Et comme partout il faut savoir s’adapter avec son temps. « Avant on ne se posait pas trop la question, on choisissait des titres très engagés ou un peu rétro, confie Matthias. Mais depuis quelques années on a compris que si on voulait attirer les jeunes en manif, il fallait passer des titres du moment. Aujourd’hui c’est Dua Lipa, Orelsan, Rosalia, Big Flo & Oli… »

Ainsi, certains titres ultra-diffusés sont clairement passés de mode. « Zebda, Tryo, La Rue Kétanou, Sinsemilia… C’était des tubes de manif mais, aujourd’hui, c’est trop marqué d’une époque, ajoute-t-il Pareil pour Johnny, c’était incontournable il y a 15 ans.
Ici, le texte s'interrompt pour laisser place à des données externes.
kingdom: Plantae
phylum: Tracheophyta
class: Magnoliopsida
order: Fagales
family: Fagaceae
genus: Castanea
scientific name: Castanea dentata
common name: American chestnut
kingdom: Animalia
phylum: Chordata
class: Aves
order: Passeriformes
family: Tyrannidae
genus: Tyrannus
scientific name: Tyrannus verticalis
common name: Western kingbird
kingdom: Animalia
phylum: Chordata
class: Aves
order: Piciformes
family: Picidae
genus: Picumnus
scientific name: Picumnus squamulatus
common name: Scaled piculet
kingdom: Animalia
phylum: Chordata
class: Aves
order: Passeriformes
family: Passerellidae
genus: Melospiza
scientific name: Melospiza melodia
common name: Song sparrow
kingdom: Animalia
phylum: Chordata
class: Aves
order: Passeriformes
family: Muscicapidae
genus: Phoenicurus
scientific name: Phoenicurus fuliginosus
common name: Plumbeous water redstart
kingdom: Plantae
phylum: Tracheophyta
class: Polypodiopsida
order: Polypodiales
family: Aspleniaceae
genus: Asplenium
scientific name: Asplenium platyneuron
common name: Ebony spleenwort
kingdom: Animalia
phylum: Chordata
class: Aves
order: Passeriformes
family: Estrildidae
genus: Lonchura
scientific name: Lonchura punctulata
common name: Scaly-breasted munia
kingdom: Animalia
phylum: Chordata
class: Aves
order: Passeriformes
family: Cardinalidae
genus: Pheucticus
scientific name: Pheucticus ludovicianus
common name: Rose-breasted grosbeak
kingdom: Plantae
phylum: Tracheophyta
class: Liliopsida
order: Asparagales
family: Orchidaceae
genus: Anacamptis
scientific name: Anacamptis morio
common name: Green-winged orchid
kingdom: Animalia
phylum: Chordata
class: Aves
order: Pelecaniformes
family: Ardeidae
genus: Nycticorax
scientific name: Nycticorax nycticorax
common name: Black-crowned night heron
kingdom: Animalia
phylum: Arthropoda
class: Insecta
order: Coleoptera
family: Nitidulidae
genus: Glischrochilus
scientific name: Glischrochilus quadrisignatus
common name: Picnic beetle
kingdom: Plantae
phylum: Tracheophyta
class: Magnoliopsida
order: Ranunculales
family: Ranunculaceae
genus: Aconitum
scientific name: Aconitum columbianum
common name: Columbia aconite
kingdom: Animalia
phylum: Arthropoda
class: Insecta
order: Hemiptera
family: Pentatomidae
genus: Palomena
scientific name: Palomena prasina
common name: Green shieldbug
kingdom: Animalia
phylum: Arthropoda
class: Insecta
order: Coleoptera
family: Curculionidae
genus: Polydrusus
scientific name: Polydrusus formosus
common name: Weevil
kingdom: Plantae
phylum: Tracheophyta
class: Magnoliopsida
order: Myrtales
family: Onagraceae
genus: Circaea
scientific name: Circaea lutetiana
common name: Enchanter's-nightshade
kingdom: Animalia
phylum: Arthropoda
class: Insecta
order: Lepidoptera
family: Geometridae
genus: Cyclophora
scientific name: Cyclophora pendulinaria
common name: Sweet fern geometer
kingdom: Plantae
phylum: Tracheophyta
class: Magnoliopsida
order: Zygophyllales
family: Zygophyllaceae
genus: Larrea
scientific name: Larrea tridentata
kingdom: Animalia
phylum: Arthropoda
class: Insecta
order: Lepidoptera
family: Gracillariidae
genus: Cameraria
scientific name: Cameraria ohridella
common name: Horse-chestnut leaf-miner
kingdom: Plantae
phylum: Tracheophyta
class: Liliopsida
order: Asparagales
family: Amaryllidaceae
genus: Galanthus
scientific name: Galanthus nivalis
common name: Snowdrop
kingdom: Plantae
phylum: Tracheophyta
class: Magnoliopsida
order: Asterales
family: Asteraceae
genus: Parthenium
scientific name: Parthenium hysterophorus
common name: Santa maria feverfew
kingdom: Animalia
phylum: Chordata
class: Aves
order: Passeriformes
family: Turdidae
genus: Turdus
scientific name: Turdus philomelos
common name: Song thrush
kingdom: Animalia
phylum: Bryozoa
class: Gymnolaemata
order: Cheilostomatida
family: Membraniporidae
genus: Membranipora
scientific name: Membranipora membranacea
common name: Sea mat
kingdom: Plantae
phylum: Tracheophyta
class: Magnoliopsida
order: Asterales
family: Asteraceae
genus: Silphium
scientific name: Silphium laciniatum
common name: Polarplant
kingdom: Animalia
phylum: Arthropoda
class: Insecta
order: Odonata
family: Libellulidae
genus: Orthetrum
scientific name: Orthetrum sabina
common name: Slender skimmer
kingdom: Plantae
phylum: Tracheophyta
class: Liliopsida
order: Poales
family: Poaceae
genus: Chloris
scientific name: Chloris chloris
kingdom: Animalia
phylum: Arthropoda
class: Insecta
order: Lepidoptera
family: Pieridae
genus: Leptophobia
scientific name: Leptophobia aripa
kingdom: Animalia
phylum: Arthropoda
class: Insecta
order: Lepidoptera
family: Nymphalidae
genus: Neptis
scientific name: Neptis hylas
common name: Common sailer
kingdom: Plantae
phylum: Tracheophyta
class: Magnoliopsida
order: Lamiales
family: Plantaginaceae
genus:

Maintenant les gens n’en veulent plus. » Même destin, en moins marqué toutefois, pour les chants militants, comme L’Internationale ou Bella Ciao. « Ça se fait un peu moins, il faut se renouveler un peu », commente Yann.

Mais cette montée en puissance de la sono syndicale suscite des regrets chez certains nostalgiques. « Ça prend un peu le pas sur les slogans ou messages parfois », déplore Jean-Paul, syndiqué FO et « de toutes les manifs depuis plus de 20 ans ». Même sentiment chez Annick, 69 ans, militante CGT. « Il y a 30 ans il n’y avait pas toutes ces sonos. On chantait beaucoup plus, on écrivait des textes différents pour chaque manifestation. Il y avait davantage d’instruments, des fanfares venaient. Diffuser de la musique c’est bien mais c’est une solution de facilité je trouve. » Ah la jeune génération !

Les tubes revisités

A Lille, c’est le classique de Claude François Viens à la maison qui est devenu par la voix d’un certain Guillaume Tiens, c’est l’inflation. A Rennes, c’est une version féministe de Freed from Desire qui a été entendue pour dénoncer le patriarcat. Dans les rues de Lyon, une pancarte scandait un « Borne, Borne, Borne, to be a lie », en hommage à Patrick Hernandez. Enfin place d’Italie à Paris, au départ de la manifestation, c’est la chorale des profs du collège Joliot-Curie de Pantin qui reprenait des classiques de la variété française pastichées en diatribes contre le projet de réforme.



Le refrain de Mon fils, ma bataille de Daniel Balavoine devient ainsi « Travailler sans fin/ça me fait trop peur/Ma retraite, ma bataille/Faudrait pas qu’elle s’en aille » Et celui de Pour que tu m’aimes encore (Céline Dion) est transformé en « J’irai chercher l’pognon/Dans les caisses des patrons/C’est pour ça qu’on fait grève/Il n’y aura pas de trêve ». Derrière 90 % des textes revisités, on trouve Elisabeth, une prof de français. « Il faut prendre des classiques qui sont intergénérationnels puis dès qu’on a l’accroche d’une chanson, on réécrit les paroles en utilisant des mots-clés comme pension, retraite, grève » détaille-t-elle. Certaines chansons existent depuis 2019 mais deux nouveaux textes sont apparus en 2023. Il n’a fallu à la prof de français que deux jours pour les terminer. « Macron est ma muse », rigole-t-elle.